From mboxrd@z Thu Jan  1 00:00:00 1970
Return-Path: <igt-dev-bounces@lists.freedesktop.org>
Received: from mga17.intel.com (mga17.intel.com [192.55.52.151])
 by gabe.freedesktop.org (Postfix) with ESMTPS id 1501710E1DD
 for <igt-dev@lists.freedesktop.org>; Wed, 18 Jan 2023 06:34:21 +0000 (UTC)
Date: Tue, 17 Jan 2023 22:34:11 -0800
From: Niranjana Vishwanathapura <niranjana.vishwanathapura@intel.com>
To: Matthew Auld <matthew.auld@intel.com>
Message-ID: <Y8eS4/a09K8lzloi@nvishwa1-DESK>
References: <20221212231254.2303-1-niranjana.vishwanathapura@intel.com>
 <20221212231254.2303-18-niranjana.vishwanathapura@intel.com>
 <a945875f-1a3a-0df6-799b-d160d66a2028@intel.com>
Content-Type: text/plain; charset="us-ascii"; format=flowed
Content-Disposition: inline
In-Reply-To: <a945875f-1a3a-0df6-799b-d160d66a2028@intel.com>
MIME-Version: 1.0
Subject: Re: [igt-dev] [PATCH i-g-t v9 17/19] lib/vm_bind: Add execbuf3
 support to igt_spin_factory
List-Unsubscribe: <https://lists.freedesktop.org/mailman/options/igt-dev>,
 <mailto:igt-dev-request@lists.freedesktop.org?subject=unsubscribe>
List-Archive: <https://lists.freedesktop.org/archives/igt-dev>
List-Post: <mailto:igt-dev@lists.freedesktop.org>
List-Help: <mailto:igt-dev-request@lists.freedesktop.org?subject=help>
List-Subscribe: <https://lists.freedesktop.org/mailman/listinfo/igt-dev>,
 <mailto:igt-dev-request@lists.freedesktop.org?subject=subscribe>
Cc: tvrtko.ursulin@intel.com, igt-dev@lists.freedesktop.org,
 thomas.hellstrom@intel.com, daniel.vetter@intel.com, petri.latvala@intel.com
Errors-To: igt-dev-bounces@lists.freedesktop.org
Sender: "igt-dev" <igt-dev-bounces@lists.freedesktop.org>
List-ID: <igt-dev@lists.freedesktop.org>

On Fri, Jan 13, 2023 at 11:38:53AM +0000, Matthew Auld wrote:
>On 12/12/2022 23:12, Niranjana Vishwanathapura wrote:
>>In preparation of some VM_BIND+execbuf3 related tests,
>>Add execbuf3 support to igt_spin_factory.

Provided material –
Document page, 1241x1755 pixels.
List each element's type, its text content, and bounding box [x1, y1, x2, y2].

Prompt –
Reproduce the mailing-list message above in full, with every header line and quoted line unchanged.

Correct response –
From mboxrd@z Thu Jan  1 00:00:00 1970
Return-Path: <igt-dev-bounces@lists.freedesktop.org>
Received: from mga17.intel.com (mga17.intel.com [192.55.52.151])
 by gabe.freedesktop.org (Postfix) with ESMTPS id 1501710E1DD
 for <igt-dev@lists.freedesktop.org>; Wed, 18 Jan 2023 06:34:21 +0000 (UTC)
Date: Tue, 17 Jan 2023 22:34:11 -0800
From: Niranjana Vishwanathapura <niranjana.vishwanathapura@intel.com>
To: Matthew Auld <matthew.auld@intel.com>
Message-ID: <Y8eS4/a09K8lzloi@nvishwa1-DESK>
References: <20221212231254.2303-1-niranjana.vishwanathapura@intel.com>
 <20221212231254.2303-18-niranjana.vishwanathapura@intel.com>
 <a945875f-1a3a-0df6-799b-d160d66a2028@intel.com>
Content-Type: text/plain; charset="us-ascii"; format=flowed
Content-Disposition: inline
In-Reply-To: <a945875f-1a3a-0df6-799b-d160d66a2028@intel.com>
MIME-Version: 1.0
Subject: Re: [igt-dev] [PATCH i-g-t v9 17/19] lib/vm_bind: Add execbuf3
 support to igt_spin_factory
List-Unsubscribe: <https://lists.freedesktop.org/mailman/options/igt-dev>,
 <mailto:igt-dev-request@lists.freedesktop.org?subject=unsubscribe>
List-Archive: <https://lists.freedesktop.org/archives/igt-dev>
List-Post: <mailto:igt-dev@lists.freedesktop.org>
List-Help: <mailto:igt-dev-request@lists.freedesktop.org?subject=help>
List-Subscribe: <https://lists.freedesktop.org/mailman/listinfo/igt-dev>,
 <mailto:igt-dev-request@lists.freedesktop.org?subject=subscribe>
Cc: tvrtko.ursulin@intel.com, igt-dev@lists.freedesktop.org,
 thomas.hellstrom@intel.com, daniel.vetter@intel.com, petri.latvala@intel.com
Errors-To: igt-dev-bounces@lists.freedesktop.org
Sender: "igt-dev" <igt-dev-bounces@lists.freedesktop.org>
List-ID: <igt-dev@lists.freedesktop.org>

On Fri, Jan 13, 2023 at 11:38:53AM +0000, Matthew Auld wrote:
>On 12/12/2022 23:12, Niranjana Vishwanathapura wrote:
>>In preparation of some VM_BIND+execbuf3 related tests,
>>Add execbuf3 support to igt_spin_factory.